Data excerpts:
++++++
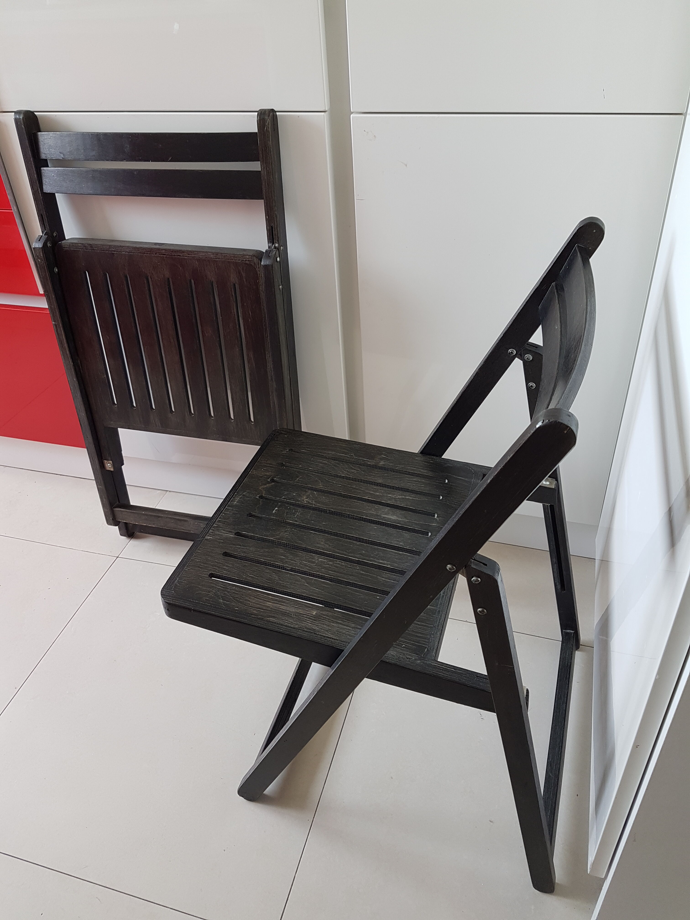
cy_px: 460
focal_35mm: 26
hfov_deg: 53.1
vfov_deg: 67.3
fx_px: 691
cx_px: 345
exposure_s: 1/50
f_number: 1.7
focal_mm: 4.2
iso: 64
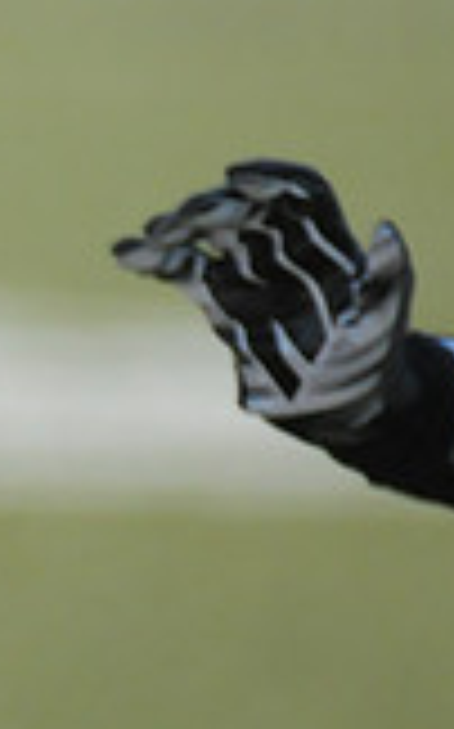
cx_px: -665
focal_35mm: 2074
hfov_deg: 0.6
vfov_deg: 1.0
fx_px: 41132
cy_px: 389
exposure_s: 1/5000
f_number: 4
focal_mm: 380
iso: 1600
++++++
What needs to be done: Your answer must be the lines from the one containing "focal_35mm: 26" through the last line of the records, copied exactly, with no pictures.

Task solution:
focal_35mm: 26
hfov_deg: 53.1
vfov_deg: 67.3
fx_px: 691
cx_px: 345
exposure_s: 1/50
f_number: 1.7
focal_mm: 4.2
iso: 64
cx_px: -665
focal_35mm: 2074
hfov_deg: 0.6
vfov_deg: 1.0
fx_px: 41132
cy_px: 389
exposure_s: 1/5000
f_number: 4
focal_mm: 380
iso: 1600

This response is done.